- PROBLEM DETAILS
Using the data below, show every line where the word "lines" occurs.

[Start of section]

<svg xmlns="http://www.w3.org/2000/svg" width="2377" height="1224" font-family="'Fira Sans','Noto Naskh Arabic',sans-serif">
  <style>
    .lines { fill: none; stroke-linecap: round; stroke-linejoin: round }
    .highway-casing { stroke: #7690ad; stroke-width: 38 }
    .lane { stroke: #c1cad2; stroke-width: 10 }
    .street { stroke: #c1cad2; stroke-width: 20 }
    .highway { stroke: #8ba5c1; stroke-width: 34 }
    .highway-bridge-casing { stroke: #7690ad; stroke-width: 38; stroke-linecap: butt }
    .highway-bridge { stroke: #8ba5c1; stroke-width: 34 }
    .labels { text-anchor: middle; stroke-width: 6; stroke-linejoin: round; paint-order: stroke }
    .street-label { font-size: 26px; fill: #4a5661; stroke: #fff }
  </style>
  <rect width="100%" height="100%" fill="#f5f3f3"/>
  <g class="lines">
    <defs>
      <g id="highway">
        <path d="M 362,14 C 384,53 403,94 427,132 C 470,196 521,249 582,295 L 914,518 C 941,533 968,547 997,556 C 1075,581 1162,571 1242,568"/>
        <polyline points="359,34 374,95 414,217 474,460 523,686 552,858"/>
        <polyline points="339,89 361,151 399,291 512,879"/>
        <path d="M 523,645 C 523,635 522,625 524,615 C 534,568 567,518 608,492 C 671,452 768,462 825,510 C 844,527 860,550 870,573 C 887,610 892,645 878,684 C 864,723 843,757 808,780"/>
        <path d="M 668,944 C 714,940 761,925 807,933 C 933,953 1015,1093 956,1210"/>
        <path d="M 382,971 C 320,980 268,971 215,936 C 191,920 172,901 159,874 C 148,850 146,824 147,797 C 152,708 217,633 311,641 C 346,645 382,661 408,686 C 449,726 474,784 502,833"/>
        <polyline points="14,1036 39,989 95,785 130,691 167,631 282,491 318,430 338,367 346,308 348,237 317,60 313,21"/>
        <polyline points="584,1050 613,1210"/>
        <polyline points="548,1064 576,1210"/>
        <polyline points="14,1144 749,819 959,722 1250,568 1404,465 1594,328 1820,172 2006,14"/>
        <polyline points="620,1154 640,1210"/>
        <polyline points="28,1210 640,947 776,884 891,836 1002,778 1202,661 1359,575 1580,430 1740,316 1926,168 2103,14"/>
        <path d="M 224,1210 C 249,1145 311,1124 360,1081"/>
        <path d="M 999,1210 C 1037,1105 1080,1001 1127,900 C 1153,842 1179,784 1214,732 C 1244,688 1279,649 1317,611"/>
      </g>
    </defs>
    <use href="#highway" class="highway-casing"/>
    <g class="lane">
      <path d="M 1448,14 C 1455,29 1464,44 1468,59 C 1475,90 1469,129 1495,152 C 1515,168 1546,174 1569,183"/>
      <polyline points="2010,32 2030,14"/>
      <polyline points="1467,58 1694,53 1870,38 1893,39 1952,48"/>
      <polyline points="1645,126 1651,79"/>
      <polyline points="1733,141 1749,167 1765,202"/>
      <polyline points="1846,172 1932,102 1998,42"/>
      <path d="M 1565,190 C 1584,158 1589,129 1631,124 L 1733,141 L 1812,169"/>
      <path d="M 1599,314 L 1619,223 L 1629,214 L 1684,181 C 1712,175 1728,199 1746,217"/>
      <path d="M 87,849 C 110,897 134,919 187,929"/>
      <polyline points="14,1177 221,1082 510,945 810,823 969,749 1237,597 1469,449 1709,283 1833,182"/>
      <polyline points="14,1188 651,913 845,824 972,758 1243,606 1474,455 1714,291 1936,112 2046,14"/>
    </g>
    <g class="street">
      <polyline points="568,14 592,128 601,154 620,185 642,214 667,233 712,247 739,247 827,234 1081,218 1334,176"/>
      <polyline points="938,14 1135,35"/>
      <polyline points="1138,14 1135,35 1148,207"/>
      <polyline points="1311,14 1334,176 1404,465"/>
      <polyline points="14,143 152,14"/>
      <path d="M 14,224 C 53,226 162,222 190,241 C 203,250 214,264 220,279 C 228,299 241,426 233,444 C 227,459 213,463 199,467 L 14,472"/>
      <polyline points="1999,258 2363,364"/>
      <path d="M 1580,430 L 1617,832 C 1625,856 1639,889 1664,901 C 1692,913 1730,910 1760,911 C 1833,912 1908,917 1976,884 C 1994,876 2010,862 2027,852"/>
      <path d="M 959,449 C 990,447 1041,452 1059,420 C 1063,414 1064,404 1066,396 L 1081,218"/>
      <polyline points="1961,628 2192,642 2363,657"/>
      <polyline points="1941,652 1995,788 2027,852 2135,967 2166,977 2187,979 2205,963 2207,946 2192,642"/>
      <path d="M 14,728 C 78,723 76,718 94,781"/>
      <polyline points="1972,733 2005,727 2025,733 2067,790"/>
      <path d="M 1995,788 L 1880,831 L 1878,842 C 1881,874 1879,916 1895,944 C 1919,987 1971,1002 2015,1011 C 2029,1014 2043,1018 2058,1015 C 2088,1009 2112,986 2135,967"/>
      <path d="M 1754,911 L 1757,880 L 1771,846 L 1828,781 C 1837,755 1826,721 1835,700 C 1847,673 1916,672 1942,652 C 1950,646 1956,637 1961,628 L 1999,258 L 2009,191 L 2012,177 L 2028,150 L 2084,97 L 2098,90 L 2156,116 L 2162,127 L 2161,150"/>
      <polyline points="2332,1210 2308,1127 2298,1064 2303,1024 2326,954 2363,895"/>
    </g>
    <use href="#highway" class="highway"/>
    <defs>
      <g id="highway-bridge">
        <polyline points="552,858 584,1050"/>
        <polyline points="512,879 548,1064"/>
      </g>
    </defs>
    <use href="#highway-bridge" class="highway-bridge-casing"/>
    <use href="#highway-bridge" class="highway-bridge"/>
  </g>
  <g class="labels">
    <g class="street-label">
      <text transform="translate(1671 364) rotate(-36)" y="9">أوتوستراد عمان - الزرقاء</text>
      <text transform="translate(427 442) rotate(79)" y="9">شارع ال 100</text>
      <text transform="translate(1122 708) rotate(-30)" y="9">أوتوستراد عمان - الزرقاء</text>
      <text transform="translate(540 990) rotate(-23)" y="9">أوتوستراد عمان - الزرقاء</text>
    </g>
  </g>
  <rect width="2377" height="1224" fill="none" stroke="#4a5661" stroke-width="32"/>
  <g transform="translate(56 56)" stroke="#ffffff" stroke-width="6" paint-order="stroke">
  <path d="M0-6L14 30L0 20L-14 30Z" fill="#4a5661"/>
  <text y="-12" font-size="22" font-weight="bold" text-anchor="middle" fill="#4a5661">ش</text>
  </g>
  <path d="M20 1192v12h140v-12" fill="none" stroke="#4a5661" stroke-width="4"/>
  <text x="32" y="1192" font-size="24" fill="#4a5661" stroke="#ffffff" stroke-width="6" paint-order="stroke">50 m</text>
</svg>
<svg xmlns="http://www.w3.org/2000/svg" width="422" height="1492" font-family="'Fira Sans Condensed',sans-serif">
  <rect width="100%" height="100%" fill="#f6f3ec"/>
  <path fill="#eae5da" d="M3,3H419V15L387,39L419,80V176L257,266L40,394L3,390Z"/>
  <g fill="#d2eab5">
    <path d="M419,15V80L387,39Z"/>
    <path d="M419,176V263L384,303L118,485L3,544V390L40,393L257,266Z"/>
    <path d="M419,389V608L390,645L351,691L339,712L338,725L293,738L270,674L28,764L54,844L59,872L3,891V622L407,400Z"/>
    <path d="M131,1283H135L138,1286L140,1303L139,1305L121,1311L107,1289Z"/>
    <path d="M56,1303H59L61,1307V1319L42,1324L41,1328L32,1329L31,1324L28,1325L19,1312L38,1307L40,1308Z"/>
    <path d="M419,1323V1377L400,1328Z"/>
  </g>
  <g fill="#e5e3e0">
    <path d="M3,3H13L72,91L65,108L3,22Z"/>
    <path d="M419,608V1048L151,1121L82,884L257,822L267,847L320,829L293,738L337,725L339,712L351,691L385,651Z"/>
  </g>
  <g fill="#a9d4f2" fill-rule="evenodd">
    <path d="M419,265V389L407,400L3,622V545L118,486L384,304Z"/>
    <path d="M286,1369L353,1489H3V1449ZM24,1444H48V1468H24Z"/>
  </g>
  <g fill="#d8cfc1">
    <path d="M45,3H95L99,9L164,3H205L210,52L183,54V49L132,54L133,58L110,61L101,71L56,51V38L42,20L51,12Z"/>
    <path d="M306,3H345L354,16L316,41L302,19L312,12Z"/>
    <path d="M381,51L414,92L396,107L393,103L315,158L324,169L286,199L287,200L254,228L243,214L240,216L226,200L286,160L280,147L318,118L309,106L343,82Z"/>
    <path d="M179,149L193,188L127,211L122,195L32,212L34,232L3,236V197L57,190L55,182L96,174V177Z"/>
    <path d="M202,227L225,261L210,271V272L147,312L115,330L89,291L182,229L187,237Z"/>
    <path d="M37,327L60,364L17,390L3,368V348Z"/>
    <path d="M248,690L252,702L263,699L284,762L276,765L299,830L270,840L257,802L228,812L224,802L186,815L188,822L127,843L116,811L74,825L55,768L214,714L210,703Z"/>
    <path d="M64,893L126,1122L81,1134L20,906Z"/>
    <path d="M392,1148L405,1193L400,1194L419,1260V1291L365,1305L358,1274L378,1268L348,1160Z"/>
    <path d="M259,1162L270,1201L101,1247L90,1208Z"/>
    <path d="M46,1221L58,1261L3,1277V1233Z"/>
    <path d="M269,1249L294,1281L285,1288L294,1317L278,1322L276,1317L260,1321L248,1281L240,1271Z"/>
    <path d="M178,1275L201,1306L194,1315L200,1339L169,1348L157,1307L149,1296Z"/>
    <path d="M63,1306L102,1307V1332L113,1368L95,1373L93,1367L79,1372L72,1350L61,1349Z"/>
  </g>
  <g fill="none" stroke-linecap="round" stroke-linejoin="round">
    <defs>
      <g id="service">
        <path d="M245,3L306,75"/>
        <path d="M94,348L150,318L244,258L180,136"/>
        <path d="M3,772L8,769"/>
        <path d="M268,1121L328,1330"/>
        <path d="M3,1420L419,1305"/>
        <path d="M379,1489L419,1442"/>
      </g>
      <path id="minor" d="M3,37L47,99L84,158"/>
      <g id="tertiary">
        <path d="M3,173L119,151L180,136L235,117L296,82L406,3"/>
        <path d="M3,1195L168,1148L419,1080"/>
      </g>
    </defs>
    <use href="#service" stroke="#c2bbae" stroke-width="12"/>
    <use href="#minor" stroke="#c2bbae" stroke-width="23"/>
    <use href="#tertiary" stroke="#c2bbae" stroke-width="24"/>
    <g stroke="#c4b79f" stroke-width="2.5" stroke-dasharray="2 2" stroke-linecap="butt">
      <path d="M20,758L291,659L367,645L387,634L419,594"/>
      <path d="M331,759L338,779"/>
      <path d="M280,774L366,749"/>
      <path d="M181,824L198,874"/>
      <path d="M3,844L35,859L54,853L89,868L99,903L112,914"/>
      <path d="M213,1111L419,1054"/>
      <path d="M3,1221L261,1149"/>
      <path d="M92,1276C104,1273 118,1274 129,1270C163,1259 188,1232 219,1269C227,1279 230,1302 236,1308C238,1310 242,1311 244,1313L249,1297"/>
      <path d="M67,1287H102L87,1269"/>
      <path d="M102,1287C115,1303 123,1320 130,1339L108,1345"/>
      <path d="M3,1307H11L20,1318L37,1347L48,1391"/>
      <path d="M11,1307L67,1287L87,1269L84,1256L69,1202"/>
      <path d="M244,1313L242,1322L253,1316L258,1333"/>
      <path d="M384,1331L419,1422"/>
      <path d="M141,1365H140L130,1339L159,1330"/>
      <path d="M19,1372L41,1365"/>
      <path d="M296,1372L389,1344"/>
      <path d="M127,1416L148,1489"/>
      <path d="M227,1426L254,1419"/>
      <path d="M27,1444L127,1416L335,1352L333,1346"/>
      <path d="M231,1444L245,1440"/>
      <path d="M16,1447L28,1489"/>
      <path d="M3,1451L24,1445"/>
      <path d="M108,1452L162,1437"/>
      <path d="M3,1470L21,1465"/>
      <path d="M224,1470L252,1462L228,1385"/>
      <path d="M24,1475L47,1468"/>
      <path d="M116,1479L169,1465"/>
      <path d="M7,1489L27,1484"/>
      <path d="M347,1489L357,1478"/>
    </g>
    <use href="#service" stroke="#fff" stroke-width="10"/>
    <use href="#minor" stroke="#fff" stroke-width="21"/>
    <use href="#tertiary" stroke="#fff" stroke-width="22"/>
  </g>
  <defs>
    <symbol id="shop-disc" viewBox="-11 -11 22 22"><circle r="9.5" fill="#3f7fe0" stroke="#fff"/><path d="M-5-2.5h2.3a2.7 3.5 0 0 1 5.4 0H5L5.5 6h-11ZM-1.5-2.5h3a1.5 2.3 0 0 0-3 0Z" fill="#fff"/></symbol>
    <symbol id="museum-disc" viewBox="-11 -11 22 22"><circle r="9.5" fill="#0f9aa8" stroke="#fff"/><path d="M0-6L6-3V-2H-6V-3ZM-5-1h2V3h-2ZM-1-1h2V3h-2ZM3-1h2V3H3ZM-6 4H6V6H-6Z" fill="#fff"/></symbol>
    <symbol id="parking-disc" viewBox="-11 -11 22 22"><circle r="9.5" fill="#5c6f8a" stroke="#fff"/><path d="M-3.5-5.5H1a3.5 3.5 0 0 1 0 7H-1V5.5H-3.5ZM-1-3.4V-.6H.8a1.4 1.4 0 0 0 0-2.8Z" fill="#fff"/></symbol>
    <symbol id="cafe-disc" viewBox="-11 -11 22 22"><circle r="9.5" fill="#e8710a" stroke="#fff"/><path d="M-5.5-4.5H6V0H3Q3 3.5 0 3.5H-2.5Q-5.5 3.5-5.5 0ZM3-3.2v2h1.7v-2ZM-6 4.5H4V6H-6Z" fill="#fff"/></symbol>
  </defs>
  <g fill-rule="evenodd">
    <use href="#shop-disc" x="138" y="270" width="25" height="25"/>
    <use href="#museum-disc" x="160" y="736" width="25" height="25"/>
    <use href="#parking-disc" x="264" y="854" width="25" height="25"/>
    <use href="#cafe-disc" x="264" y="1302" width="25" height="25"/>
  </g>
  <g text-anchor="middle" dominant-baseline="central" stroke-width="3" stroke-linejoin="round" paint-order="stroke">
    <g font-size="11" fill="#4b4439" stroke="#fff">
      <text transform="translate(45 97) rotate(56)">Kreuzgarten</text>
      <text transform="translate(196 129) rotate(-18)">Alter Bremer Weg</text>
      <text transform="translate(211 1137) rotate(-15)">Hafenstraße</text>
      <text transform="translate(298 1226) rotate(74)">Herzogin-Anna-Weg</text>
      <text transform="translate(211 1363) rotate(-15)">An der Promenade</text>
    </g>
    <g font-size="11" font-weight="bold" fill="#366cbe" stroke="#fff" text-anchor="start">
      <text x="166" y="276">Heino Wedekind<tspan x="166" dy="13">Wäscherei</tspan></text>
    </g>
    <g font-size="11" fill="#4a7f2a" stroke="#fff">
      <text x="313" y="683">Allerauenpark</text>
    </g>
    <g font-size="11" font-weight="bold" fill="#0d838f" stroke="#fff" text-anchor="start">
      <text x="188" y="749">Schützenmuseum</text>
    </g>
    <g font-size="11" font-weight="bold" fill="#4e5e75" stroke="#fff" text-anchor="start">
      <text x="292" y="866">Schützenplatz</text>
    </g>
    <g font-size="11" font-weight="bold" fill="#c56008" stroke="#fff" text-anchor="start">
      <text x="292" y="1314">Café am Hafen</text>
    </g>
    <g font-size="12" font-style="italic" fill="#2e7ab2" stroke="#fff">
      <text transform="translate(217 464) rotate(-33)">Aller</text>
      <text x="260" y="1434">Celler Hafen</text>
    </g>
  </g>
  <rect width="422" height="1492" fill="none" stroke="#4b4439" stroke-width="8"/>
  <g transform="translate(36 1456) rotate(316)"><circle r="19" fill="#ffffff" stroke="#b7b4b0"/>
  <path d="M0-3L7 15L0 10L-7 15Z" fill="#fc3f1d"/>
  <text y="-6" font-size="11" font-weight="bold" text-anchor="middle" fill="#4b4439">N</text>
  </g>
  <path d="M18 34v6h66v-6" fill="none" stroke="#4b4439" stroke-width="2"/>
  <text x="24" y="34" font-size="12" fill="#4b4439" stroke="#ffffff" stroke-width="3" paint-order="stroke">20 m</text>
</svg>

[End of section]

- RESULT BELOW
    .lines { fill: none; stroke-linecap: round; stroke-linejoin: round }
  <g class="lines">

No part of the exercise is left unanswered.